WHAT IS NEEDED: Copy word for word the part of the passage on religion and the law that runs from "The constitution guarantees minority" up to and including "(COR) for passage.".

TEXT PASSAGE:
The law requires the government to maintain the sanctity of holy shrines and religious sites and guarantee the free practice of rituals for recognized religious groups. The penal code criminalizes disrupting or impeding religious ceremonies and desecrating religious buildings. The penal code imposes up to three years’ imprisonment or 300 Iraqi dinars (IQD) (25 cents) for such crimes.
By law the government provides support for Muslims outside the IKR desiring to perform the Hajj and Umrah, organizing travel routes and immunization documents for entry into Saudi Arabia. The Sunni and Shia endowments accept Hajj applications from the public and submit them to the Supreme Council for the Hajj. The council, attached to the Prime Minister’s Office, organizes a lottery process to select pilgrims for official Hajj visas. According to the law, the commission offers 3.5 million IQD ($3,000) for Hajj travel by land, and 4.2 million IQD ($3,600) for travel by air.
In the IKR, the KRG MERA organizes Hajj and Umrah travel, carrying out a lottery to choose the pilgrims for official Hajj visas allotted to the IKR.
The constitution guarantees minority groups the right to educate children in their own languages. While it establishes Arabic and Kurdish as official state languages, it makes Syriac, typically spoken by Christians, and Turkmen official languages only in the administrative units in which those groups “constitute density populations.” The constitution provides for a Federal Supreme Court made up of judges, experts in Islamic jurisprudence, and legal scholars. The constitution leaves the method of regulating the number and selection of judges to legislation that requires a two-thirds majority in the Council of Representatives (COR) for passage.
The constitution guarantees citizens the right to choose which court (civil or religious) will adjudicate matters of personal status, including marriage, divorce, child custody, inheritance, and endowments. Islam takes precedence when one of the parties to the dispute is from an unrecognized faith. The law states civil courts must consult the religious authority of a non-Muslim party for its opinion under the applicable religious law and apply the religious authority’s opinion in court. In the IKR, the Personal Status Court adjudicates personal disputes between Muslims, and the Civil Status Court handles all other cases.
National identity cards denote the bearer’s religion. The only religions that may be listed on the national identity card are Christian, Sabean-Mandean, Yezidi, and Muslim; there is no distinction between Shia and Sunni Muslim, nor a designation of Christian denominations. Individuals practicing other faiths may only receive identity cards if they self-identify as Muslim, Yezidi, Sabean-Mandean, or Christian. Without an official identity card, non-Muslims and those who convert to faiths other than Islam may not register their marriages, enroll their children in public school, acquire passports, or obtain some government services. Passports do not specify religion.

DATA PROVIDED:
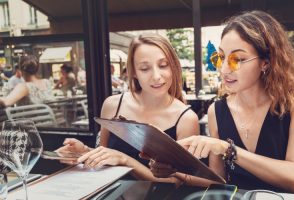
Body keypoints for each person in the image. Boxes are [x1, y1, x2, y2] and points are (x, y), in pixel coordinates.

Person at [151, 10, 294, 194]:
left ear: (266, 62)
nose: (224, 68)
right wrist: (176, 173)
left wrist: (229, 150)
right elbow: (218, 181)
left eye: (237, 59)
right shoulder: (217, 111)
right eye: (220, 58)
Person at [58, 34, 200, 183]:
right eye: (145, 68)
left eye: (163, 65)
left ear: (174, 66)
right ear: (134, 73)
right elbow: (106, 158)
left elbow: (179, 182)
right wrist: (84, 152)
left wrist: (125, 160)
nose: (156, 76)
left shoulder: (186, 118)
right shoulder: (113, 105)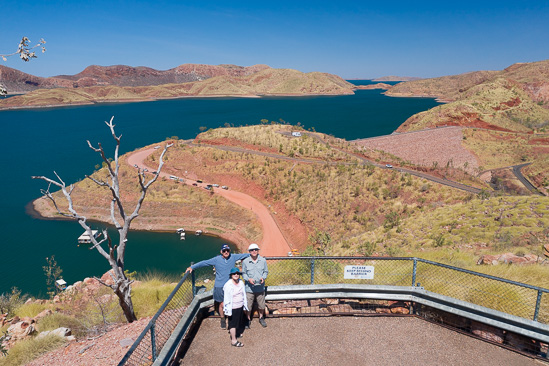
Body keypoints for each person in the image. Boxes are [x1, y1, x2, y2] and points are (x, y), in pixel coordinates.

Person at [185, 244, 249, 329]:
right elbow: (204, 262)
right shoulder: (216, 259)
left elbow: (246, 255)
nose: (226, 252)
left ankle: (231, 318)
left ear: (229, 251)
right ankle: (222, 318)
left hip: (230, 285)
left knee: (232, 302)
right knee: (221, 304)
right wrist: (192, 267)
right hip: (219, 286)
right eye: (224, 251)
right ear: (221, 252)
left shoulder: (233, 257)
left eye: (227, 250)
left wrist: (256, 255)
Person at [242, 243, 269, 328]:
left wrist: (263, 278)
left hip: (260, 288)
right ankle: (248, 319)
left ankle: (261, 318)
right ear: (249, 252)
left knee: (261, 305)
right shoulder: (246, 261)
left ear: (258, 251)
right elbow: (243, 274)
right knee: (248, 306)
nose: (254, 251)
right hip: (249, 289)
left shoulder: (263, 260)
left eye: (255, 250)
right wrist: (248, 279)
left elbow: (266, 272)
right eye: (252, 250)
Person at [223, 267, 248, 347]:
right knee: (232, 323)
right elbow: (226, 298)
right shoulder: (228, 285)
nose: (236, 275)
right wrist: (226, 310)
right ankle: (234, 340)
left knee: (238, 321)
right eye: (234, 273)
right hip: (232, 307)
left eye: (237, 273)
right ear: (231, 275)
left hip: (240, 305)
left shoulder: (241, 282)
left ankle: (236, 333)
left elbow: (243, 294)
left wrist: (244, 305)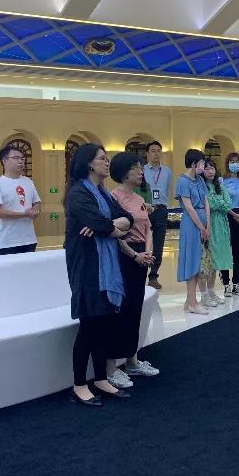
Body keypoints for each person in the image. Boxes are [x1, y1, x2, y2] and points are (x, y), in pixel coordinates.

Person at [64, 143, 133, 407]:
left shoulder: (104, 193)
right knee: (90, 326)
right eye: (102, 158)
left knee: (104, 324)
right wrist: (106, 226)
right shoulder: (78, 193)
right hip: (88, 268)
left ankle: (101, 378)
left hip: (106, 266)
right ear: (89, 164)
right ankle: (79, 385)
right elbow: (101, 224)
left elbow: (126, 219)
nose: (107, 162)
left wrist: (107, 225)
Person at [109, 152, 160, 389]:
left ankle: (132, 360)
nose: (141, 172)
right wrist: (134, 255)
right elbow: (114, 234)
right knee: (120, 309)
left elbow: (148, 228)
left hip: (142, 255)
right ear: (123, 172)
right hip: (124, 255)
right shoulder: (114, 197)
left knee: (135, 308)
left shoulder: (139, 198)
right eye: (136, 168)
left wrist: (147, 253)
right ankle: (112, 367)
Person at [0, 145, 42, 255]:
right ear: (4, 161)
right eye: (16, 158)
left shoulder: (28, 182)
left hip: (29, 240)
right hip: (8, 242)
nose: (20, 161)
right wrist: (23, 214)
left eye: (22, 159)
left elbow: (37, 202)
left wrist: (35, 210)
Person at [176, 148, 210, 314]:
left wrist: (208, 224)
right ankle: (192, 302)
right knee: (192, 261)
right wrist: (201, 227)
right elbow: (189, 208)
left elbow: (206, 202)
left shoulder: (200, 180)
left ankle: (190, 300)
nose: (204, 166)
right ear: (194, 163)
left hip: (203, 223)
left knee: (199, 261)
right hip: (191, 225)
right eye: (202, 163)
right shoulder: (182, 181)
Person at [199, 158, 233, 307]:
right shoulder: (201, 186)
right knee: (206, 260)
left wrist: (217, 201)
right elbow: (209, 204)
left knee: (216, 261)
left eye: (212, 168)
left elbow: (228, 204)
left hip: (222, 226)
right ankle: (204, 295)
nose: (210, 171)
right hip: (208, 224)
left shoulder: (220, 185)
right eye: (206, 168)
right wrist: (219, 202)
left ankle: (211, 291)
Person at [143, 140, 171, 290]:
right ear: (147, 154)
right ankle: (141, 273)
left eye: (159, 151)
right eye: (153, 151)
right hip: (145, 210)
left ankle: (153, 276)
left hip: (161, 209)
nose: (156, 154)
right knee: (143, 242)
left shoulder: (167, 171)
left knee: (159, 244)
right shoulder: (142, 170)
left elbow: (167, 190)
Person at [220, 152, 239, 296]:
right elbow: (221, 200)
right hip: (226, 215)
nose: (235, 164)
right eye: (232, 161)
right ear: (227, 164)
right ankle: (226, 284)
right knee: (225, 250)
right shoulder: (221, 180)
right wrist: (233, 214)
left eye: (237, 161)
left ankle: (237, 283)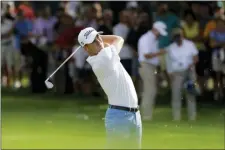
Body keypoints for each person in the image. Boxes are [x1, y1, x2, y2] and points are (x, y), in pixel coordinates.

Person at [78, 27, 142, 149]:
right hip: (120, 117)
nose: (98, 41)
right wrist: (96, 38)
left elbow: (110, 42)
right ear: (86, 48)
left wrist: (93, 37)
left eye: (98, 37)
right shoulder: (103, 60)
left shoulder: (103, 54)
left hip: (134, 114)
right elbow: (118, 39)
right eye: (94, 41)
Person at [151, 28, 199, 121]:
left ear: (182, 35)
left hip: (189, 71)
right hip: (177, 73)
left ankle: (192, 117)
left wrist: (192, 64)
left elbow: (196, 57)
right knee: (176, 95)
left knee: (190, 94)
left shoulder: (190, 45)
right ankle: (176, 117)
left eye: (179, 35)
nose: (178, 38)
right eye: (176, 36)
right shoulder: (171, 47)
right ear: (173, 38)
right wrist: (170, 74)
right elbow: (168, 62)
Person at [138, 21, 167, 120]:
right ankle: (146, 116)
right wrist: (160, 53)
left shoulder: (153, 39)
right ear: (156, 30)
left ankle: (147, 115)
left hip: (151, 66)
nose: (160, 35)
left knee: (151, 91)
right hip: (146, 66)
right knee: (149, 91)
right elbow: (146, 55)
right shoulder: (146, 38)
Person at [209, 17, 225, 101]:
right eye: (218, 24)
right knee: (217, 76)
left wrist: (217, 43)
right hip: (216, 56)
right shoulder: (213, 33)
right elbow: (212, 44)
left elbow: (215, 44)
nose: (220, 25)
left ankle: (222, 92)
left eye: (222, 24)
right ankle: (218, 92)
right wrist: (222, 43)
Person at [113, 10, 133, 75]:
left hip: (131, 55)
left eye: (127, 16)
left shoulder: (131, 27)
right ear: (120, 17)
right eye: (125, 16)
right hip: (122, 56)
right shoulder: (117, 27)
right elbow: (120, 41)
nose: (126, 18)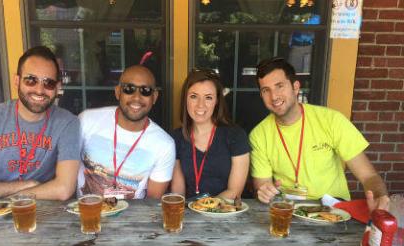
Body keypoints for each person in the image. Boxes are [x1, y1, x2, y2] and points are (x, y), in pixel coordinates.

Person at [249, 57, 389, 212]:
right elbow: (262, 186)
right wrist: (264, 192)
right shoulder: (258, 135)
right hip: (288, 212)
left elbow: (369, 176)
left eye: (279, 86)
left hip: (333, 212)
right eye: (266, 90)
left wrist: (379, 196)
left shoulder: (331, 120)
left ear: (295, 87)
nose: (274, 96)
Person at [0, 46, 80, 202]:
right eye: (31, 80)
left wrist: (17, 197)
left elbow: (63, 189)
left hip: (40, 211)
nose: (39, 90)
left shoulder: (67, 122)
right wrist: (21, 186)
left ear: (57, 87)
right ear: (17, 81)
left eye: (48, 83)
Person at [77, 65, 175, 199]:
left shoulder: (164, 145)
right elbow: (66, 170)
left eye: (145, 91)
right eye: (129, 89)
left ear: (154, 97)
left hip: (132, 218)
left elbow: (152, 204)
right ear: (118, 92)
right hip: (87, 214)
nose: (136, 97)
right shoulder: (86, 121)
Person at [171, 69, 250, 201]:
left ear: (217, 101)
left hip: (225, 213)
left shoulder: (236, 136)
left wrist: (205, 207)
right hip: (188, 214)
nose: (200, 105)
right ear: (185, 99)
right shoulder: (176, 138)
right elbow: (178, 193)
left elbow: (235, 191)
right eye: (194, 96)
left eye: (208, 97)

EXERCISE RESULT:
The constitution guarantees minority groups the right to educate children in their own languages. While it establishes Arabic and Kurdish as official state languages, it makes Syriac, typically spoken by Christians, and Turkmen official languages only in the administrative units in which those groups “constitute density populations.” The constitution provides for a Federal Supreme Court made up of judges, experts in Islamic jurisprudence, and legal scholars. The constitution leaves the method of regulating the number and selection of judges to legislation that requires a two-thirds majority in the Council of Representatives (COR) for passage.